La explotación le ocupa un máximo de tres días y medio y el resto de tiempo hace trabajos para otros, sobre todo como mecánico para un amigo. Los años malos son malos y en los buenos, calcula alzando la mirada al techo, puede conseguir un beneficio neto de 20 euros por hectárea. “Eso asumiendo que las 500 horas que me paso al año sobre el tractor no las cobro”. El sueldo de su mujer, que trabaja fuera a media jornada, y sus trabajos para terceros cuentan aparte.

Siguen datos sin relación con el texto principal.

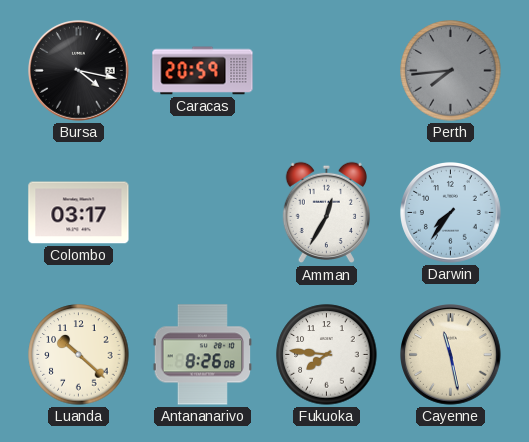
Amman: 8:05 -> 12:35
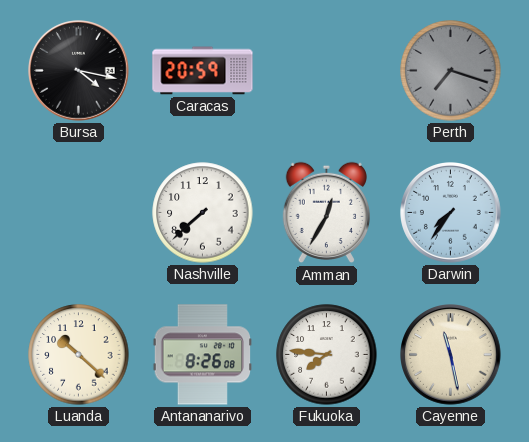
Perth: 7:44 -> 7:18
Colombo: 03:17 -> none
Nashville: none -> 7:38
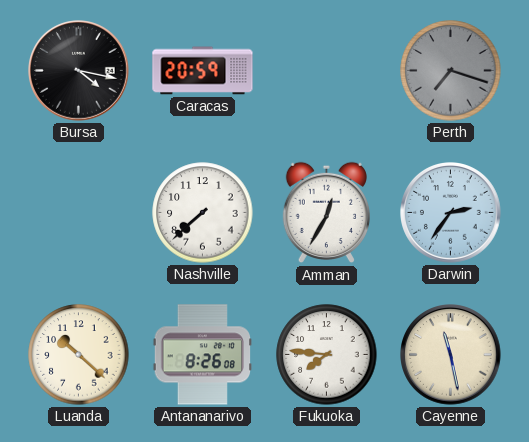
Darwin: 7:36 -> 2:36
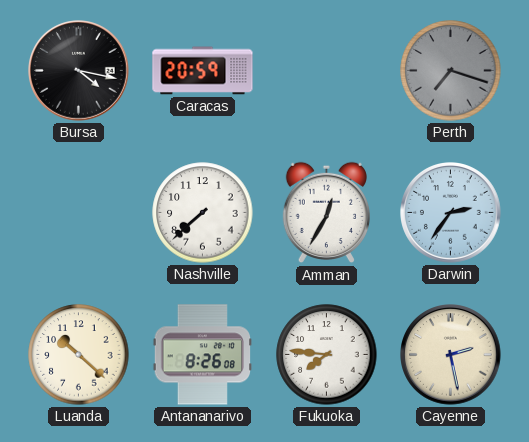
Cayenne: 11:28 -> 2:28
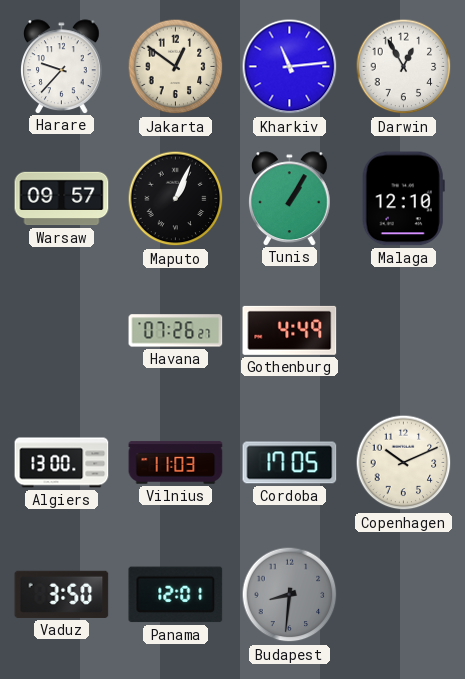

“La verdad es que no sé muy bien por qué me dediqué a la agricultura. Mi madre era ama de casa y mi padre, empleado de La Caixa. Tuvieron una buena jubilación que yo no tendré”, afirma. En el tono de sus palabras no se detecta remordimiento alguno. Subraya que 11 años atrás, antes de dedicarse a esto, se ganaba mejor la vida y que podría volver a ella, pero no lo hará: “Trabajo en casa y eso me hace feliz, y tienes la libertad de poder hacerlo cuando quieres, que lo mío no es tan esclavo como cuidar vacas. A mis hijos no les pienso decir que no se dediquen a esto. Es pesado, pero tengo libertad mientras el trabajo se haga”.
Esa visión romántica de la agricultura, asume, choca con la realidad: “Producir es muy fácil, pero ganarte la vida así es muy difícil”. Y le llega a enfadar sobre todo cuando habla de los obstáculos administrativos con los que tiene que lidiar. Para muchos de ellos, necesita el asesoramiento de la cooperativa, del sindicato y de una gestoría. “Y eso quiere decir cada año entre 4.000 y 5.000 euros de gastos, lo mismo que le costaría a una explotación de mayores dimensiones”, explica. Enciende el portátil en el comedor de su casa, intenta entrar en la aplicación de la Generalitat de Cataluña y topa con la primera barrera. “Actualizar la contraseña, a ver si me acuerdo”, gruñe.
Ese accidente es menor. Lo que le molesta es tener que hacer de banco para la Administración mientras espera que le compensen por comprar con un IVA del 21% mientras que solo carga un 4% sobre sus ventas. O que tenga que rellenar 40 páginas para especificar qué sembró —”que no puedo cultivar lo que quiero, además”, se queja”—, con qué variedad y cuándo en cada una de las 275 parcelas en que la Generalitat ha dividido las 60 hectáreas que explota. O todos los registros necesarios para seguir el control de sus terneros. Y más cosas de ese estilo que le absorben las noches y que han llegado para quedarse. Pese a que en años malos, como el pasado, “cosechara 21 toneladas de cebada cuando esperaba que fueran 100″.